Тем временем работы в павильоне Мане возобновляются. Золя публикует отдельной книжкой свой очерк из «Revue de XIX siecle». Он предполагает, что книжка эта будет продаваться прямо в павильоне Мане, но художник опасается разъярить публику слишком очевидной саморекламой. «Думаю, что было бы дурным вкусом продавать на моей выставке такую хвалу ей». Вместо того он подарил Золя в качестве иллюстрации для его брошюры офорт с «Олимпии». («Между нами, – пишет Золя корреспонденту, – он не удался».) Кроме того, пообещал ему награвировать несколько листков для переиздания «Сказок Нинон».

- _Фрагменты данных_:
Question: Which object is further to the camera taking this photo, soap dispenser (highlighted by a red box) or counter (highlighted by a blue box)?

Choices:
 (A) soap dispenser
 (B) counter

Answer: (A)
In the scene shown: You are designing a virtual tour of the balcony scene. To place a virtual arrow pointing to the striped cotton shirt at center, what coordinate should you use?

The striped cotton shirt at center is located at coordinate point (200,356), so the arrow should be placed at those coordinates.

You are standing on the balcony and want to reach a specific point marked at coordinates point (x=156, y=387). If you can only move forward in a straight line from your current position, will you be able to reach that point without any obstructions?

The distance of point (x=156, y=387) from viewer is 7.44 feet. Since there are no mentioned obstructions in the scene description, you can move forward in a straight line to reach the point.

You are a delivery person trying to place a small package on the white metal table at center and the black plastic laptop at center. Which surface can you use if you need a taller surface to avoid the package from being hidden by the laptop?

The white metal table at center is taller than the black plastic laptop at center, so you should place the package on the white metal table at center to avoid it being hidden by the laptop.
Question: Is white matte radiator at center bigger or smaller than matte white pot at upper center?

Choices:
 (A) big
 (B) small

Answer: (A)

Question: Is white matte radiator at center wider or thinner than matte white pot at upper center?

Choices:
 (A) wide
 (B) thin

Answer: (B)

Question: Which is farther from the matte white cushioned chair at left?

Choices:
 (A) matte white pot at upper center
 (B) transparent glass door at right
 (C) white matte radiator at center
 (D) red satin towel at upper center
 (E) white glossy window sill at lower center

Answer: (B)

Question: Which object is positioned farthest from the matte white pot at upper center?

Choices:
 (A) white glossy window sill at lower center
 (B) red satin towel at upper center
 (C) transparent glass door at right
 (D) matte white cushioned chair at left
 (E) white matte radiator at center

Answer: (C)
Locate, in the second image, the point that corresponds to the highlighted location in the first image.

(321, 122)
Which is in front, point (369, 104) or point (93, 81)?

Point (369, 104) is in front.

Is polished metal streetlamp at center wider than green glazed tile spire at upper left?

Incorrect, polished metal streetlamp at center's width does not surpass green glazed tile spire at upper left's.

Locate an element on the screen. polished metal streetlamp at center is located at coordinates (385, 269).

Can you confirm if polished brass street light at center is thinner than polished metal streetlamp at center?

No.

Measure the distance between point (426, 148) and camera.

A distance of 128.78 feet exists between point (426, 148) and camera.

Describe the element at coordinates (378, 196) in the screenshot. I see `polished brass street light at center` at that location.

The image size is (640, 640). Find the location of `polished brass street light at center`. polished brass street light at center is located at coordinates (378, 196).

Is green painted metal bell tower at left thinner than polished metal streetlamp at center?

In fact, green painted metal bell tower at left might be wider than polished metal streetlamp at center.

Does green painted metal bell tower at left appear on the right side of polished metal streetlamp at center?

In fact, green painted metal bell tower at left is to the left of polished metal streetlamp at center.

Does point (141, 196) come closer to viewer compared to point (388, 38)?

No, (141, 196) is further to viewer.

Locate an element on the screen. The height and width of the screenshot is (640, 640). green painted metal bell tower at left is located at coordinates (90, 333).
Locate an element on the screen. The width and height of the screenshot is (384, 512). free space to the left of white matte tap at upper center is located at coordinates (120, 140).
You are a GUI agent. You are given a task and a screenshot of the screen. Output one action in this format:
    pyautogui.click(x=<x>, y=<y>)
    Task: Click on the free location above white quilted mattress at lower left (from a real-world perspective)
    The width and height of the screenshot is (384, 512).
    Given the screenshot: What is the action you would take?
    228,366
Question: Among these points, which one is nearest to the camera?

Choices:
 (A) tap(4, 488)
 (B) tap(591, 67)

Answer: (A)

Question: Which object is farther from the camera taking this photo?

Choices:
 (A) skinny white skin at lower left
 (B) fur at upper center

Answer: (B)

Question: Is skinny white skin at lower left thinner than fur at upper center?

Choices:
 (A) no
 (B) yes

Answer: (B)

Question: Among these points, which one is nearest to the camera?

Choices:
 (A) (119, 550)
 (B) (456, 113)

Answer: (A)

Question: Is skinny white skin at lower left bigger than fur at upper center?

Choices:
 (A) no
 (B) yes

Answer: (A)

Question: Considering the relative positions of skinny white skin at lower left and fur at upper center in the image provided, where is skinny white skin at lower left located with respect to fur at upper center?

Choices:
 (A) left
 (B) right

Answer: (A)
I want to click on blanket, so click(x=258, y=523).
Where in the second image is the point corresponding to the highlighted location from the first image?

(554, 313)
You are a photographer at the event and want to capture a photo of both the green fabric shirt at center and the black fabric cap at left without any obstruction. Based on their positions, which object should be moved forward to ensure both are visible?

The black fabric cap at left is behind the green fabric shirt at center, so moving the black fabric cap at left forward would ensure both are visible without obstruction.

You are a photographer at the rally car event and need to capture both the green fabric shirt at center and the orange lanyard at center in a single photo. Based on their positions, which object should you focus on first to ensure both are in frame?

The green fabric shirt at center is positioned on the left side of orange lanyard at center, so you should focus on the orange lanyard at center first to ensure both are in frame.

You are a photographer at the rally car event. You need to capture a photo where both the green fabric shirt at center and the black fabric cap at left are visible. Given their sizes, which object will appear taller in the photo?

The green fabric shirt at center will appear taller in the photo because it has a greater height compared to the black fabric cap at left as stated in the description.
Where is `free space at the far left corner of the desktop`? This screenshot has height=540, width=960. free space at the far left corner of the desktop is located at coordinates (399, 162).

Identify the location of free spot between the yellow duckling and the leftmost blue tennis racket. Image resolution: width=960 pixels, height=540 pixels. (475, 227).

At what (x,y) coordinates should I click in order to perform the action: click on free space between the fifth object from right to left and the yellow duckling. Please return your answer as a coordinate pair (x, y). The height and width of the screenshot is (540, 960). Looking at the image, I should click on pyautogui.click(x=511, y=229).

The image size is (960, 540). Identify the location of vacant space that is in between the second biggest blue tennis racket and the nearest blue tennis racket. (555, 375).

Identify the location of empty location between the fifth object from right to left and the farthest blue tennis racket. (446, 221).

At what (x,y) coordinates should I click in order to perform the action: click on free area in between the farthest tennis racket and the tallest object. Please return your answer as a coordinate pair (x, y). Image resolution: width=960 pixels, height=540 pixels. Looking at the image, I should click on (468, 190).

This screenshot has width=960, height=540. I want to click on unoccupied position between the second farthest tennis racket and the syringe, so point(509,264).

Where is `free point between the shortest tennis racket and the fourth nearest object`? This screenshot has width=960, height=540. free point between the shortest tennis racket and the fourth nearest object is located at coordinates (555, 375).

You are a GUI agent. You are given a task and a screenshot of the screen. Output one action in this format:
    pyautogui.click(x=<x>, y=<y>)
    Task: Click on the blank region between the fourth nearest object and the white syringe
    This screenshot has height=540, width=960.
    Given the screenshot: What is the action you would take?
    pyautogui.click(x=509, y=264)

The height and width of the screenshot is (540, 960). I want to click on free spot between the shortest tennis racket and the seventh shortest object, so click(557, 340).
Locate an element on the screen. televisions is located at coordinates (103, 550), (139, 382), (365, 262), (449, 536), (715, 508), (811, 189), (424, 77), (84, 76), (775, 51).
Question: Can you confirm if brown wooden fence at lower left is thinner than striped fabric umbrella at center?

- _Условие задания_:
Что, согласно отрывку, Мане подарил Золя в качестве иллюстрации для брошюры? Листинг не имеет отношения к отрывку.

- _Ответ_:
Офорт с «Олимпии».